[INSTRUCTIONS FOR THE TASK] Leaving pictures aside, restate exactly the lines of the data below, from the first one through the line that contains "diatría en Sant Joan Despí".

======== STUDY MATERIAL

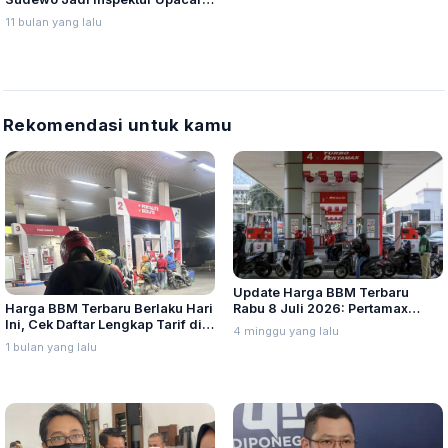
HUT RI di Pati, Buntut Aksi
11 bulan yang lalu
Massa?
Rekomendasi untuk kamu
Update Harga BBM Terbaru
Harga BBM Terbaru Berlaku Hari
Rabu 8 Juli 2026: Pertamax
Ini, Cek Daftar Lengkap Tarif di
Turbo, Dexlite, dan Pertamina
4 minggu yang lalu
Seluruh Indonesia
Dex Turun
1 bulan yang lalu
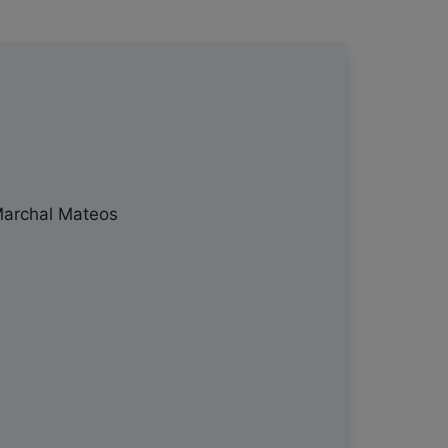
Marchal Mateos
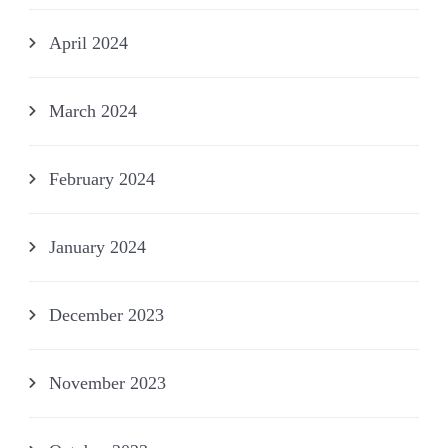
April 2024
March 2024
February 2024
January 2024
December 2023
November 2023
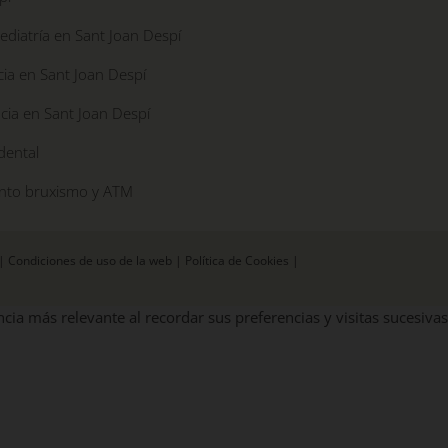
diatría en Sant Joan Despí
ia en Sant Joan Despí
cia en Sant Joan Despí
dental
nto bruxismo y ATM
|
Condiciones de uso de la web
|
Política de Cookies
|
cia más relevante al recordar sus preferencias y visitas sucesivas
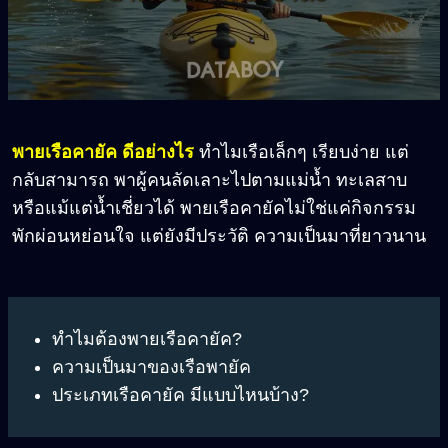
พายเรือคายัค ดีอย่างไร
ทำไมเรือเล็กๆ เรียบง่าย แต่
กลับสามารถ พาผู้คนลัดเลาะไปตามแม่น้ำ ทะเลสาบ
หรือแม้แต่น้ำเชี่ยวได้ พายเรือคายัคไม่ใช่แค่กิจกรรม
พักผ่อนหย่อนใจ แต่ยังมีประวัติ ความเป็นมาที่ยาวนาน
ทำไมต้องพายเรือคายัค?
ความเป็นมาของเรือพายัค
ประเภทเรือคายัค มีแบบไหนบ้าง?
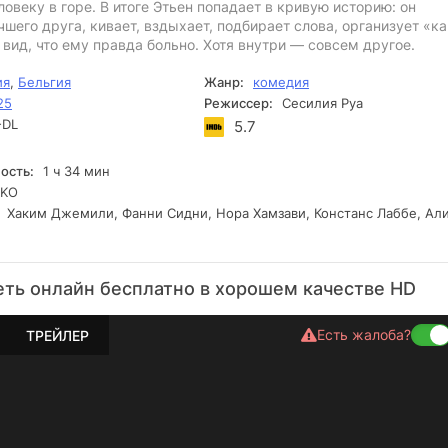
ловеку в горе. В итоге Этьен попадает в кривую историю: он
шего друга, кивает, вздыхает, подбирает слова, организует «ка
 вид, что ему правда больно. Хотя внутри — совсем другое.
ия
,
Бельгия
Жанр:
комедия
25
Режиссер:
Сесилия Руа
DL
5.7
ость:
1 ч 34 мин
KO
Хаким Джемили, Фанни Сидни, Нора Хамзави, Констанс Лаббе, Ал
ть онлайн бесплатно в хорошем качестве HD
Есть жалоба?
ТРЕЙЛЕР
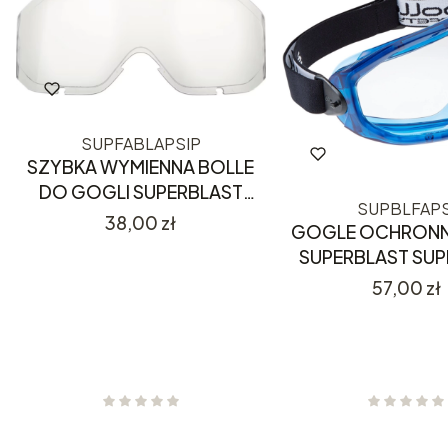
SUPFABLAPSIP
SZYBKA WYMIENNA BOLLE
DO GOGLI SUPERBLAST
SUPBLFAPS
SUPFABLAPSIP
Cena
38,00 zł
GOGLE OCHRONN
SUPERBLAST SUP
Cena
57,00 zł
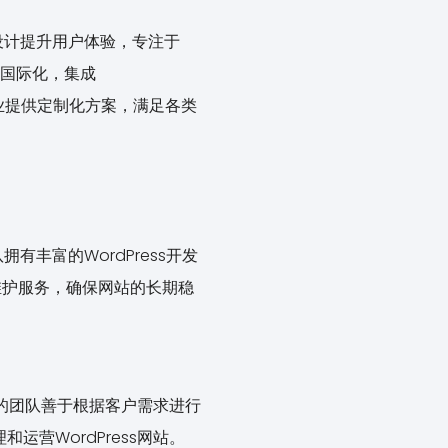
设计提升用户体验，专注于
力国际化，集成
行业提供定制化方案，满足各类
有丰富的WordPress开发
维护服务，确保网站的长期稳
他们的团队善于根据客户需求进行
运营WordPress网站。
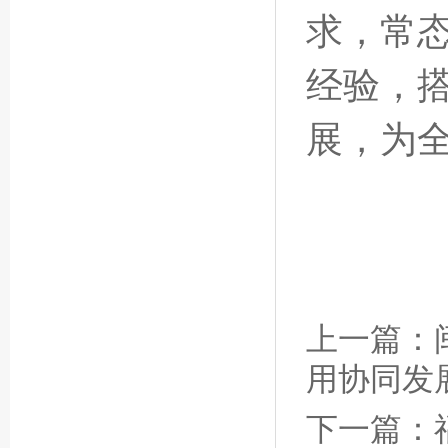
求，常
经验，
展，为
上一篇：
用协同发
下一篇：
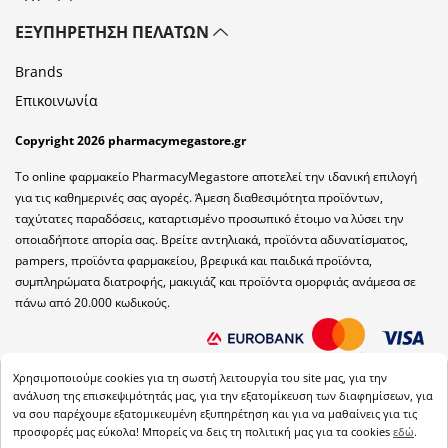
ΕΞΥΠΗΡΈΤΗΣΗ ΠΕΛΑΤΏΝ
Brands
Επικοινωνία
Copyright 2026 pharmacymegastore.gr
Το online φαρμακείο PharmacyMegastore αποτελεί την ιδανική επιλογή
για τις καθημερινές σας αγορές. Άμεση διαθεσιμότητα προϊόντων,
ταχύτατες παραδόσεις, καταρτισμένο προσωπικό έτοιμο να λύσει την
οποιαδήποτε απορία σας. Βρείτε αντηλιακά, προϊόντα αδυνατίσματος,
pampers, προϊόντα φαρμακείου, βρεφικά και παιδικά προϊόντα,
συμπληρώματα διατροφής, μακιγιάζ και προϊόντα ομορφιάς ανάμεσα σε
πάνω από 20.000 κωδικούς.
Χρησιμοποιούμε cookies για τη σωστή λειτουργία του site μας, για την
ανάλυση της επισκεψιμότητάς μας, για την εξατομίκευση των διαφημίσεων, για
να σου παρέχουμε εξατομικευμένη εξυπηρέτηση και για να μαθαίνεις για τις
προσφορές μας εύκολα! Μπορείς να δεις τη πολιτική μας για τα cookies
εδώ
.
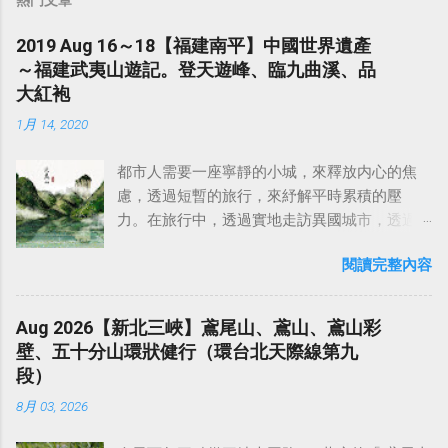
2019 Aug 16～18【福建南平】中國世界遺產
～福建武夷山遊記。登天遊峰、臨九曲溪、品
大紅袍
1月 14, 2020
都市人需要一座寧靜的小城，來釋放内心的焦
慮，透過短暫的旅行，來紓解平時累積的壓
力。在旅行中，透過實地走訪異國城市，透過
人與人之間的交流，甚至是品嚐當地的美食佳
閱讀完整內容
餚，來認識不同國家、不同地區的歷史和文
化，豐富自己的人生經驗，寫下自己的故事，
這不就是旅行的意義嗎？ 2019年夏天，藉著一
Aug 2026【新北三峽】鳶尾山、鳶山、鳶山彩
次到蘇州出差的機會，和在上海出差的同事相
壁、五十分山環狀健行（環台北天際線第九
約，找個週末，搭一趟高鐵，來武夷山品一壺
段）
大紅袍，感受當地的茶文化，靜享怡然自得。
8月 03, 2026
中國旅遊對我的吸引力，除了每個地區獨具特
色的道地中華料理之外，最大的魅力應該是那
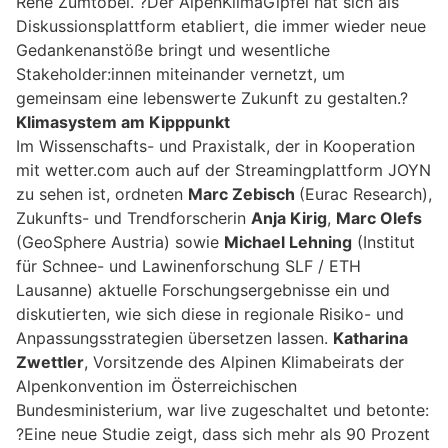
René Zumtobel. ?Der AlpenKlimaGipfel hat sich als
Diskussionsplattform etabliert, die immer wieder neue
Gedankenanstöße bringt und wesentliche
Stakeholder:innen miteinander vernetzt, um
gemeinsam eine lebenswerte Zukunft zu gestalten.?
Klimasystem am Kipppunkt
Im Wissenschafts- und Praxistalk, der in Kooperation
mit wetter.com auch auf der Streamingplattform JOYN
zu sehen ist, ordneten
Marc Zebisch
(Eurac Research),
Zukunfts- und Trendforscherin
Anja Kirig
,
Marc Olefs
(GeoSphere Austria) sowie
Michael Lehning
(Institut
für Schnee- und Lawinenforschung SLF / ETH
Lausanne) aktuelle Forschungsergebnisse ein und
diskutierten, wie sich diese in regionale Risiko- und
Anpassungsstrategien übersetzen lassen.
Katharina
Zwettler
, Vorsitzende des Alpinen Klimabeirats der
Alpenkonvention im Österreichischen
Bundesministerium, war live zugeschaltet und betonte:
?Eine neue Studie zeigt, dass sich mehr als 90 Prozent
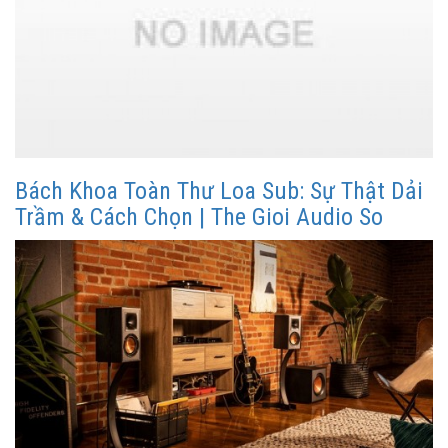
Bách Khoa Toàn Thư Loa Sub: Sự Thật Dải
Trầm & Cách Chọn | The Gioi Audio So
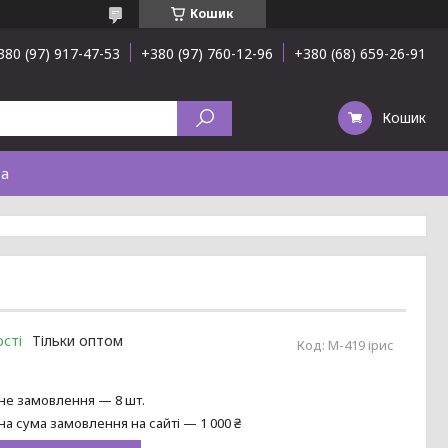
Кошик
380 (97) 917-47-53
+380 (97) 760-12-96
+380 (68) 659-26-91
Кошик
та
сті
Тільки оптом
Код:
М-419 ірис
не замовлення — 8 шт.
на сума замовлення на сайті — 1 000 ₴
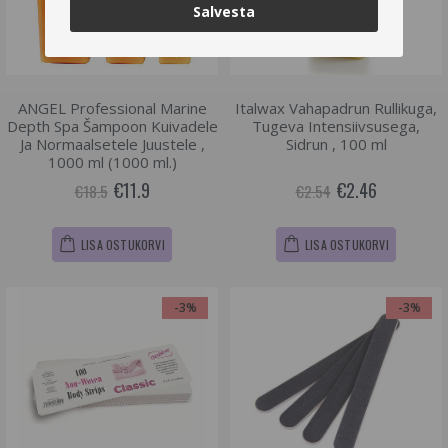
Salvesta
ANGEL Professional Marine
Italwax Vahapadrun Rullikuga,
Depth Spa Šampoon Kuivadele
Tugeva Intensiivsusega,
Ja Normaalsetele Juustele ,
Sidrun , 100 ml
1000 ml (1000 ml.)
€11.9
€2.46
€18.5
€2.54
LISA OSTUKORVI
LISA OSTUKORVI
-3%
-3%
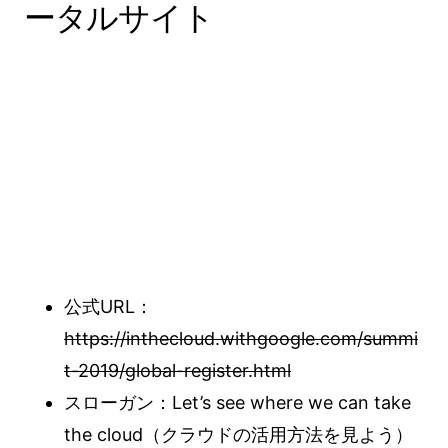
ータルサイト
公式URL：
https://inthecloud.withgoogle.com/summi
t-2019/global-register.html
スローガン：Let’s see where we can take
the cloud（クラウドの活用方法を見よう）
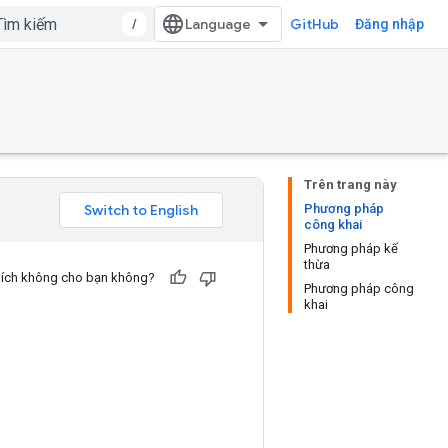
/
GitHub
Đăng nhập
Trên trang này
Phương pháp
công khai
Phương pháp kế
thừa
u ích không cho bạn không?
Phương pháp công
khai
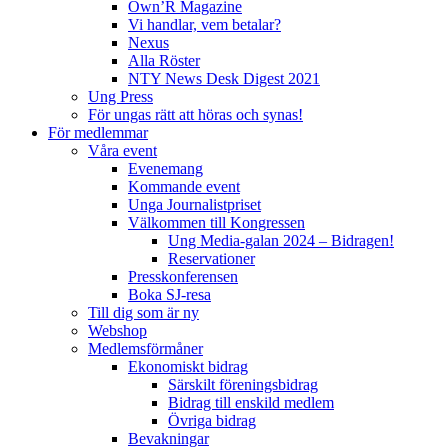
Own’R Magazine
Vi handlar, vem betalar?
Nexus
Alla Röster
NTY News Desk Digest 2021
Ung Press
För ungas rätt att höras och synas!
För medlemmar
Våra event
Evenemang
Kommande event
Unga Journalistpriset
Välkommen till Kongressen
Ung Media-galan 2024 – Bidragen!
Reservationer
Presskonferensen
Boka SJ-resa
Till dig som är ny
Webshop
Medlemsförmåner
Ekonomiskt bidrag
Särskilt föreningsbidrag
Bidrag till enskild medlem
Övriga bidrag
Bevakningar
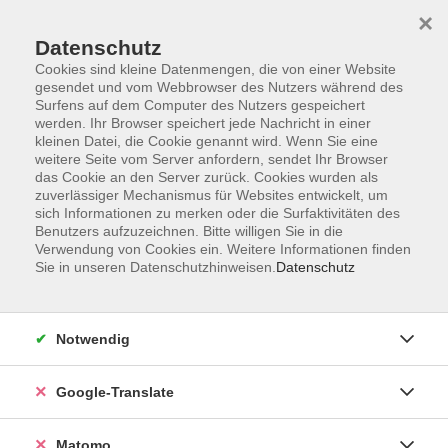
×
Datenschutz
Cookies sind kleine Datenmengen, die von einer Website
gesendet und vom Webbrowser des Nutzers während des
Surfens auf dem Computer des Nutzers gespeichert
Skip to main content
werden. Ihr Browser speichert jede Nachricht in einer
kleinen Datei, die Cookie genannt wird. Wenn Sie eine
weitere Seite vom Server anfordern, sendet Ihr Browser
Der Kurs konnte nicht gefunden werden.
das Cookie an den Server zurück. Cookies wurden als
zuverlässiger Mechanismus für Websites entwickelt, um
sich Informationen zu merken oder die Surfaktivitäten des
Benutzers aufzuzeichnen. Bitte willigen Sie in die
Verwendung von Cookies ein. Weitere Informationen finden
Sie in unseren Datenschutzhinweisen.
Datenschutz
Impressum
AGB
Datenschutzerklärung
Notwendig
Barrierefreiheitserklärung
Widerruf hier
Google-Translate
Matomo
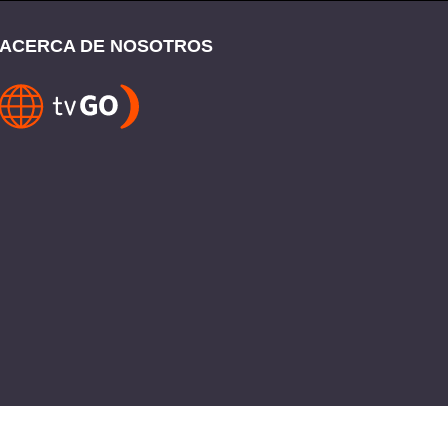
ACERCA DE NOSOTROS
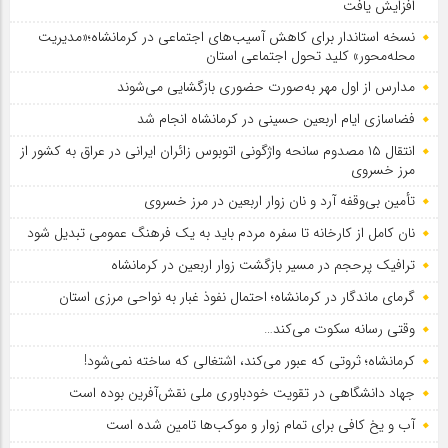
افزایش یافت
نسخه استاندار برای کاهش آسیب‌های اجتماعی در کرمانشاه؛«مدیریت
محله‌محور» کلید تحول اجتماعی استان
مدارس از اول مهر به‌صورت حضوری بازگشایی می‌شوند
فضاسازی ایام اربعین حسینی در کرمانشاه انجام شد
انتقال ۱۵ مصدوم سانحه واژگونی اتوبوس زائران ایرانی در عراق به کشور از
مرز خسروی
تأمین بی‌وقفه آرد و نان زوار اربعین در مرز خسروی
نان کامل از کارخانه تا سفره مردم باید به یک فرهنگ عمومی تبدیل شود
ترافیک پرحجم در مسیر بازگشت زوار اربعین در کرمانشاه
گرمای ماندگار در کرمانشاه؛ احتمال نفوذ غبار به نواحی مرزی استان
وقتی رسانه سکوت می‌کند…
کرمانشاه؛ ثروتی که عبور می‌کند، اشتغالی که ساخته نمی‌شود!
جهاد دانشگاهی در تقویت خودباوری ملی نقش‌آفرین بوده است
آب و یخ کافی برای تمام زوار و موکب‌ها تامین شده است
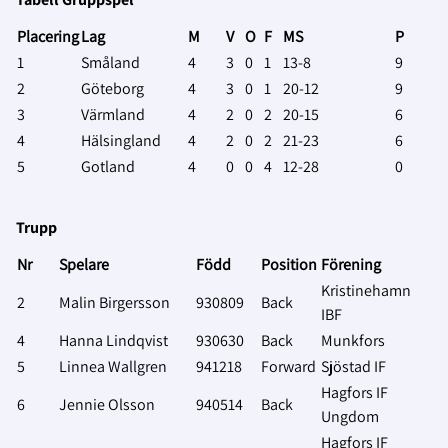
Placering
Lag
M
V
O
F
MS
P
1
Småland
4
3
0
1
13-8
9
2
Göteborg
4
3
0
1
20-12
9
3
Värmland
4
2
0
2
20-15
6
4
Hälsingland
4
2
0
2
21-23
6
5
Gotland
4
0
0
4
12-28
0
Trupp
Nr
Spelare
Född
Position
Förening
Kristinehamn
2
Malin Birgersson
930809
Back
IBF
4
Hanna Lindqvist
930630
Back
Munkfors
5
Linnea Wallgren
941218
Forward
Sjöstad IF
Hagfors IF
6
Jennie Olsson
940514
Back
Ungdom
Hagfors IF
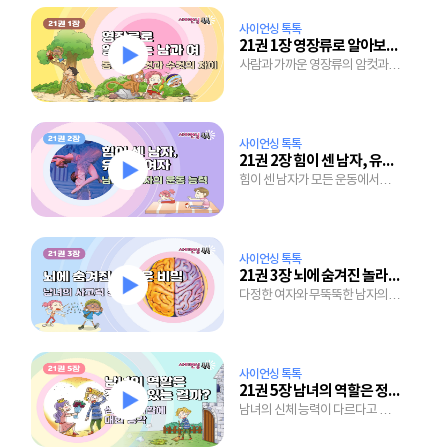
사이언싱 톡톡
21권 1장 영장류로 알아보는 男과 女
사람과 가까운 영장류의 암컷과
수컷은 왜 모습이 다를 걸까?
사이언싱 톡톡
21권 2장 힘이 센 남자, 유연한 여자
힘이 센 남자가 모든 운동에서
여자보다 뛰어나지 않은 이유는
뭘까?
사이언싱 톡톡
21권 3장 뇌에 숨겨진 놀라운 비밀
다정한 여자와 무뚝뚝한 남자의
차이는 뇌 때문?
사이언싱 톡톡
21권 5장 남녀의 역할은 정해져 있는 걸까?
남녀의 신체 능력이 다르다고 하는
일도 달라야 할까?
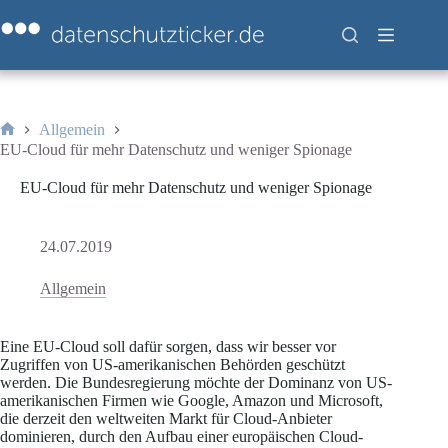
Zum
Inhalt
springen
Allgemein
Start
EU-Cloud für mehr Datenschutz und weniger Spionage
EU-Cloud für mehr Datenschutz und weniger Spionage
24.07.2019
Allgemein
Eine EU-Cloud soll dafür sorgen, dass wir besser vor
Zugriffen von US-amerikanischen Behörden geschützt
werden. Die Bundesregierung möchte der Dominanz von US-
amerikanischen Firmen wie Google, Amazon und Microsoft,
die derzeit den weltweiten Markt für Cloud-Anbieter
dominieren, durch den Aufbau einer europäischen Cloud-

================

[EXERCISE ANSWER]
HUT RI di Pati, Buntut Aksi
11 bulan yang lalu
Massa?
Rekomendasi untuk kamu
Update Harga BBM Terbaru
Harga BBM Terbaru Berlaku Hari
Rabu 8 Juli 2026: Pertamax
Ini, Cek Daftar Lengkap Tarif di
Turbo, Dexlite, dan Pertamina
4 minggu yang lalu
Seluruh Indonesia
Dex Turun
1 bulan yang lalu
Marchal Mateos
April 2024
March 2024
February 2024
January 2024
December 2023
November 2023
diatría en Sant Joan Despí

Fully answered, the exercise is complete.